Health insurance buying guide

Many of us have heard of health insurance, many of us may know about health insurance, but many of us haven’t got the first idea about what it is and how it can be of benefit to us.

We want to try and simplify things for you. Put it in an understanding way that cuts out the jargon and doesn’t cause confusion. But where to start? Well, maybe with the basic question of what is health insurance?

By Bob Atoo
January 10, 2015

Health insurance is…

Quite simply, Health insurance (also known as private medical insurance) does what it says on the label, it insures your health.

We all realise how lengthy the waiting lists can be if you needed an operation or specialist appointment on the NHS, however, with private medical insurance, or health insurance, you bypass the waiting lists and get treatments at the earliest opportunity.

Should you be unfortunate to experience ill health, by having health insurance, it gets you onto that road to recovery sooner so that your life doesn’t need to be put on hold.

What different types of cover are there for me?

Health insurance works on a basis of where you are assessed on your general health and lifestyle. There are many different policies and levels of cover provided, so it’s the case of letting the insurer find one that best suits you.

With most health insurance policies, it is a monthly premium and then if any treatment is required, up to specified limits, the policy will then pay out.

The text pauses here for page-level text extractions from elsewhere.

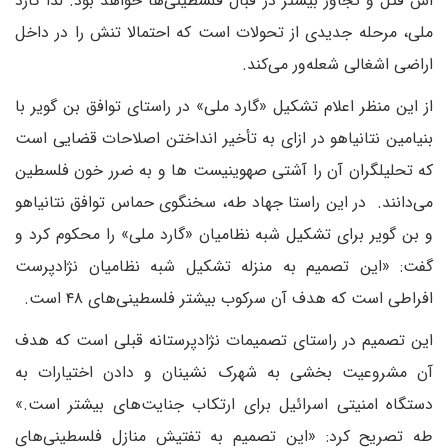
اش قتل و تجاوز بیشتر در قبال فلسطینی‌ها خواهد بود. لذا گارد
ملی، مرحله جدیدی از تحولات است که احتمالا تنش را در داخل
اراضی اشغالی شعله‌ور می‌کند.
از این منظر اعلام تشکیل «گارد ملی» در راستای توافق بن گویر با
بنیامین نتانیاهو در ازای به تأخیر انداختن اصلاحات قضایی است
که تحلیلگران آن را آشتی صهوینیست ها و به ضرر خون فلسطین
می‌دانند. در این راستا جهاد طه، سخنگوی حماس توافق نتانیاهو
و بن گویر برای تشکیل شبه نظامیان «گارد ملی» را محکوم کرد و
گفت: «این تصمیم به منزله تشکیل شبه نظامیان نژادپرست
افراطی است که هدف آن سرکوب بیشتر فلسطینی‌های ۴۸ است.
این تصمیم در راستای تصمیمات نژادپرستانه قبلی است که هدف
آن مشروعیت بخشی به شهرک نشینان و دادن اختیارات به
دستگاه امنیتی اسرائیل برای ارتکاب جنایت‌های بیشتر است.»
طه تصریح کرد: «این تصمیم به تفتیش منازل فلسطینی‌های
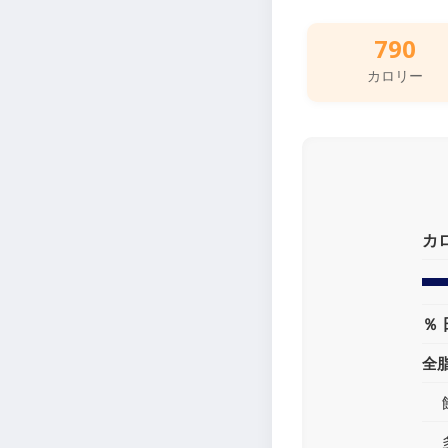
790
カロリー
カ
％ 
全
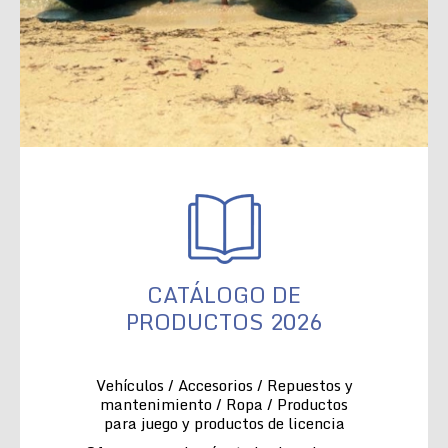
CATÁLOGO DE
PRODUCTOS 2026
Vehículos / Accesorios / Repuestos y
mantenimiento / Ropa / Productos
para juego y productos de licencia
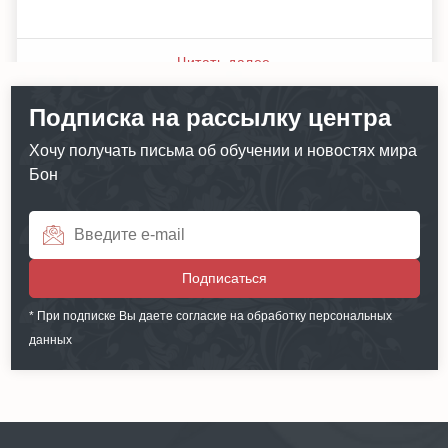
Читать далее
Подписка на рассылку центра
Хочу получать письма об обучении и новостях мира
Бон
Подписаться
* При подписке Вы даете согласие на обработку персональных
данных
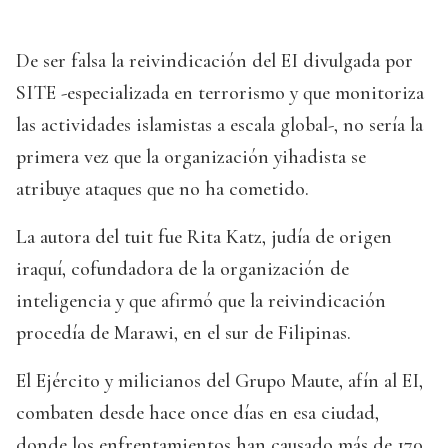
De ser falsa la reivindicación del EI divulgada por
SITE -especializada en terrorismo y que monitoriza
las actividades islamistas a escala global-, no sería la
primera vez que la organización yihadista se
atribuye ataques que no ha cometido.
La autora del tuit fue Rita Katz, judía de origen
iraquí, cofundadora de la organización de
inteligencia y que afirmó que la reivindicación
procedía de Marawi, en el sur de Filipinas.
El Ejército y milicianos del Grupo Maute, afín al EI,
combaten desde hace once días en esa ciudad,
donde los enfrentamientos han causado más de 170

Premiums can be reduced by demonstrating you lead a healthy lifestyle, for example by going to the gym or exercising regularly and being a non smoker. Some insurers also offer health cash plans. These can contribute towards your routine health care costs. They work by paying a cash lump sum whenever you visit, for example, a dentist, chiropractor, optician or chiropodist.

What should I check for when taking out health insurance?

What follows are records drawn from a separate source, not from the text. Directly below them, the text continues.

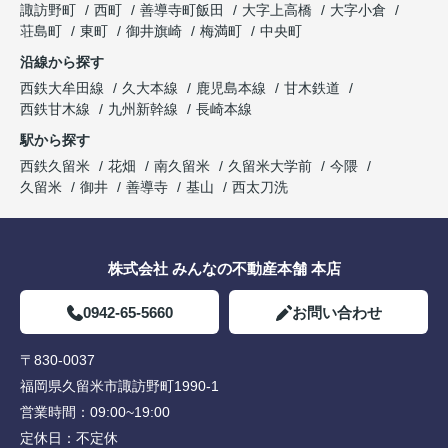
諏訪野町
西町
善導寺町飯田
大字上高橋
大字小倉
荘島町
東町
御井旗崎
梅満町
中央町
沿線から探す
西鉄大牟田線
久大本線
鹿児島本線
甘木鉄道
西鉄甘木線
九州新幹線
長崎本線
駅から探す
西鉄久留米
花畑
南久留米
久留米大学前
今隈
久留米
御井
善導寺
基山
西太刀洗
株式会社 みんなの不動産本舗 本店
0942-65-5660
お問い合わせ
〒830-0037
福岡県久留米市諏訪野町1990-1
営業時間：
09:00~19:00
定休日：
不定休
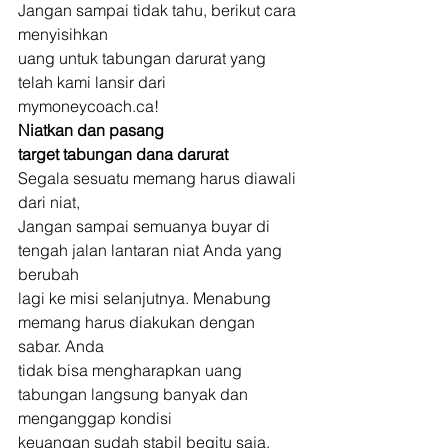
Jangan sampai tidak tahu, berikut cara 
menyisihkan
uang untuk tabungan darurat yang 
telah kami lansir dari 
mymoneycoach.ca! 
Niatkan dan pasang
target tabungan dana darurat
Segala sesuatu memang harus diawali 
dari niat,
Jangan sampai semuanya buyar di 
tengah jalan lantaran niat Anda yang 
berubah
lagi ke misi selanjutnya. Menabung 
memang harus diakukan dengan 
sabar. Anda
tidak bisa mengharapkan uang 
tabungan langsung banyak dan 
menganggap kondisi
keuangan sudah stabil begitu saja. 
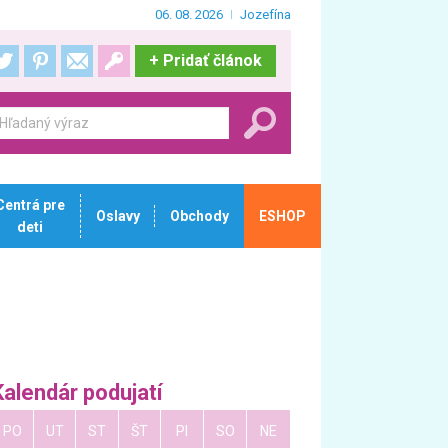
06. 08. 2026
Jozefína
+
Pridať článok
Centrá pre
Oslavy
Obchody
ESHOP
deti
Kalendár podujatí
PO
UT
ST
ŠT
PI
SO
NE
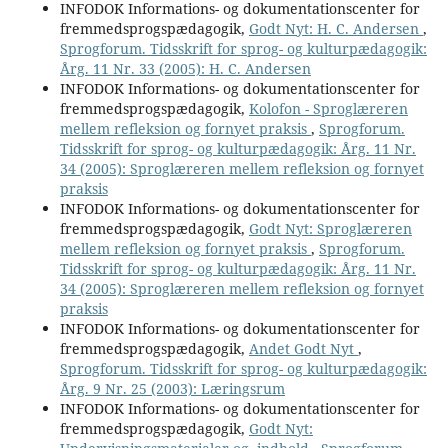
INFODOK Informations- og dokumentationscenter for
fremmedsprogspædagogik,
Godt Nyt: H. C. Andersen
,
Sprogforum. Tidsskrift for sprog- og kulturpædagogik:
Årg. 11 Nr. 33 (2005): H. C. Andersen
INFODOK Informations- og dokumentationscenter for
fremmedsprogspædagogik,
Kolofon - Sproglæreren
mellem refleksion og fornyet praksis
,
Sprogforum.
Tidsskrift for sprog- og kulturpædagogik: Årg. 11 Nr.
34 (2005): Sproglæreren mellem refleksion og fornyet
praksis
INFODOK Informations- og dokumentationscenter for
fremmedsprogspædagogik,
Godt Nyt: Sproglæreren
mellem refleksion og fornyet praksis
,
Sprogforum.
Tidsskrift for sprog- og kulturpædagogik: Årg. 11 Nr.
34 (2005): Sproglæreren mellem refleksion og fornyet
praksis
INFODOK Informations- og dokumentationscenter for
fremmedsprogspædagogik,
Andet Godt Nyt
,
Sprogforum. Tidsskrift for sprog- og kulturpædagogik:
Årg. 9 Nr. 25 (2003): Læringsrum
INFODOK Informations- og dokumentationscenter for
fremmedsprogspædagogik,
Godt Nyt:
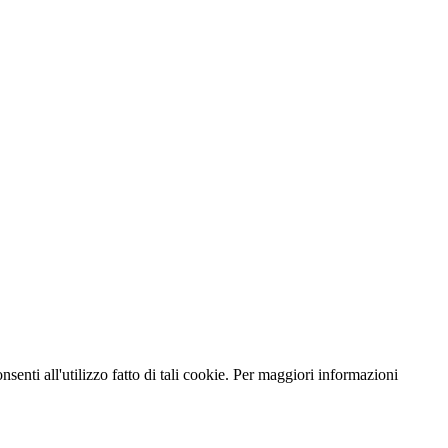
nsenti all'utilizzo fatto di tali cookie. Per maggiori informazioni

As with a lot of policies, premiums tend to increase the older you are, due to more medical conditions becoming apparent.

However, there are exceptions to this, again, based on your lifestyle and general fitness. Many policies also charge an excess amount. This means an amount is set for you as the policyholder to pay if a claim is made.

For those who are looking for more comprehensive cover, but want to remain on a lower premium, one option would be to choose a medical policy which offers a wider range of benefits but which enables you to have a higher excess. An important point to remember if choosing this type of option is that although your premiums will be lower per month, in the event of a claim, you could be facing a large payment on the excess.

Before taking out any level of cover, you want to find out exactly what benefits are offered and which ones may or may not apply to you. You don’t want to be paying more for a policy if the benefits aren’t applicable to you. If you opt for a low cost plan, then there are chances that it may not cover treatments costs, instead only paying for hospital admission.

As with any insurance, you should always read the small print on your cover to make sure you know what is covered and what is not.